Wednesday, 26 June 2013

Fourteen members were delighted to be joined at St Abb's Head by two members visiting from Somerset, offering us lots of opportunities to compare the habitats and species of our respective areas. The weather was cool but dry as we proceeded towards the cliffs, finding Pied Wagtails carrying food around the farm building and hearing the first singing Whitethroat of the day. Swallows hawked low over the cornfields - thankfully the tradition that this signifies rain was proved wrong this time - and we noted a couple of House Martins with them - a species seriously reduced in numbers over recent years. We stopped to watch a singing Yellowhammer and a couple of Linnets in the gorse.

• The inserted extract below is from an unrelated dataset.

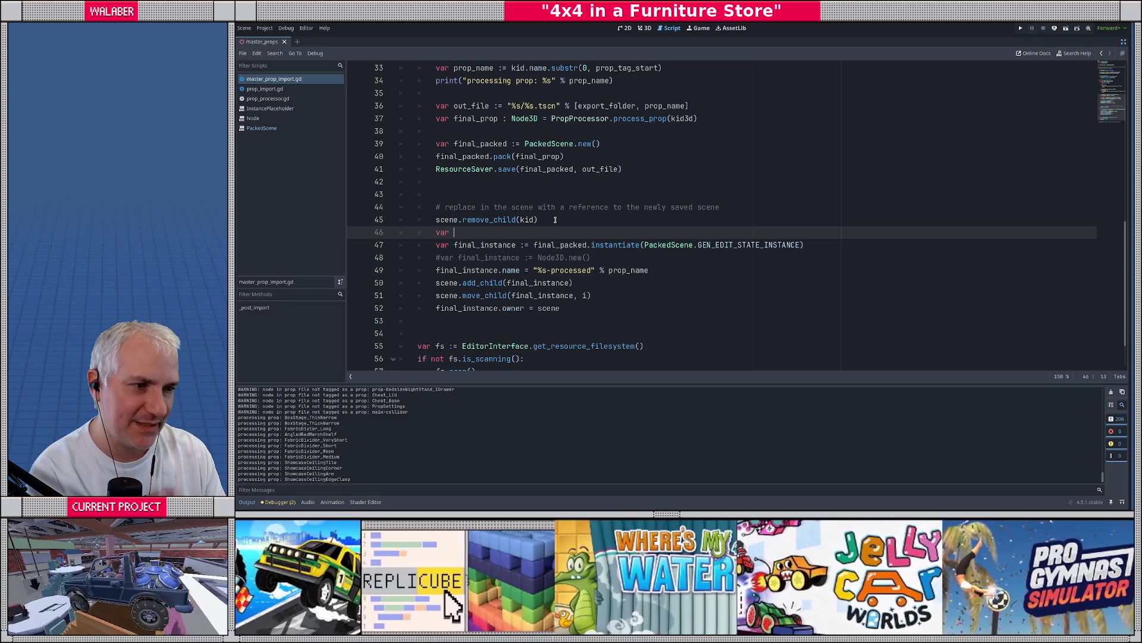
text(loaded)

Guillemots were particularly evident at our first cliff top stop: there were many on the sea, and also many still on 'nests', but we were surprised to see how relaxed the latter were when Eppie spotted a male Peregrine sitting on the cliff only a few metres away from them! Perhaps they knew he was well fed!

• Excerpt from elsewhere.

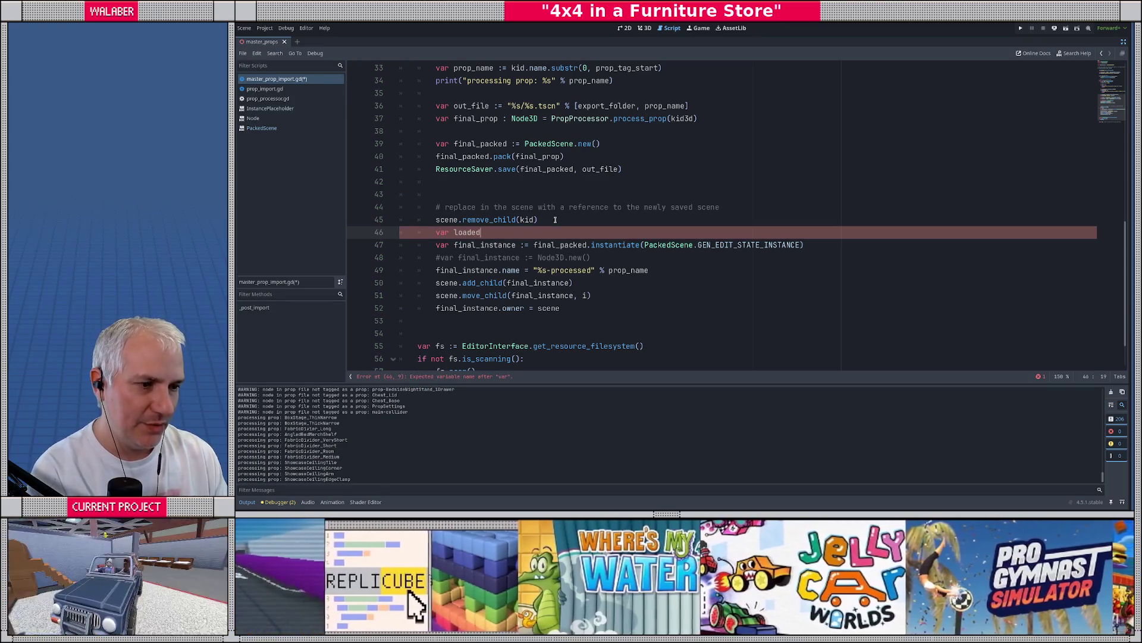
text(_packed := )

Around a corner, we found our first nesting Shags and Kittiwakes, and we spotted Herring Gulls with newly hatched young in their nests. A Fulmar sat about 3 feet above a lone egg - was it hers, had it just fallen or been deserted? - we shall never know. Walking on, constantly stopping to see so many birds, we found a couple of Rock Pipits and a Pied Wagtail family on a beach, and two formations of what we thought to be Common Scoters flew north some long way out to sea: if our ID was correct at that range, what were they doing this far south at this time of year? A magnificent number of Kittiwakes were feeding along tide lines out at sea, and we watched several Gannets, some diving locally, others seemingly intent on travelling further
We stopped for lunch on top of a cliff with Kittiwakes, Fulmars and Razorbills nesting within a few metres of us, and a massive cliff-top colony of Guillemots on the opposite side of the small bay. The sun had come out and the constant calls of the birds provided orchestral backing as we ate our sandwiches: we were reluctant to leave that lovely spot and move on afterwards!

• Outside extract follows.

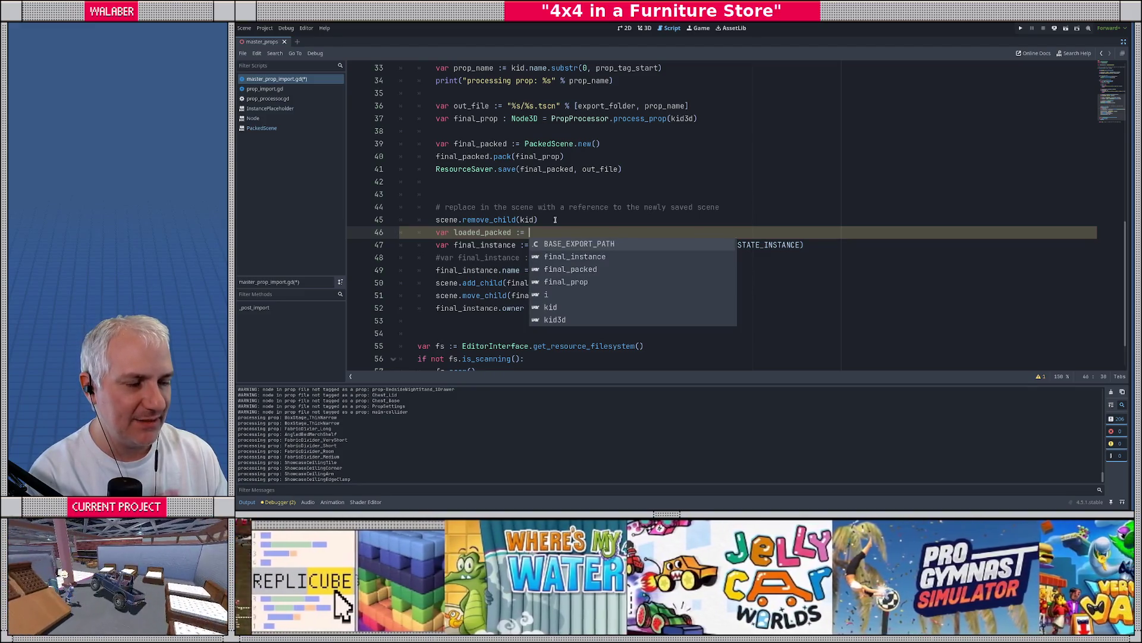
text(loa)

Walking back along the Mire Loch, we found some superb orchids in the ungrazed field, probably Common Spotted, and we watched a pair of Mute Swans changing over brooding duties at the nest.; we found singing Reed Buntings, and a probable Sedge Warbler gave brief snatches of song, and we had good views of a foraging Whitethroat. At the dam at the far end we saw a Little Grebe, whilst a female Mallard emerged with a tiny duckling - then another - then another.... eventually we counted 9 young, a good brood. We had brief views of a Small Copper butterfly, having earlier seen a few Common Blues, but, whereas we had had good views of so many seabirds, these few butterflies showed how precarious their numbers are in this second cold and late spring.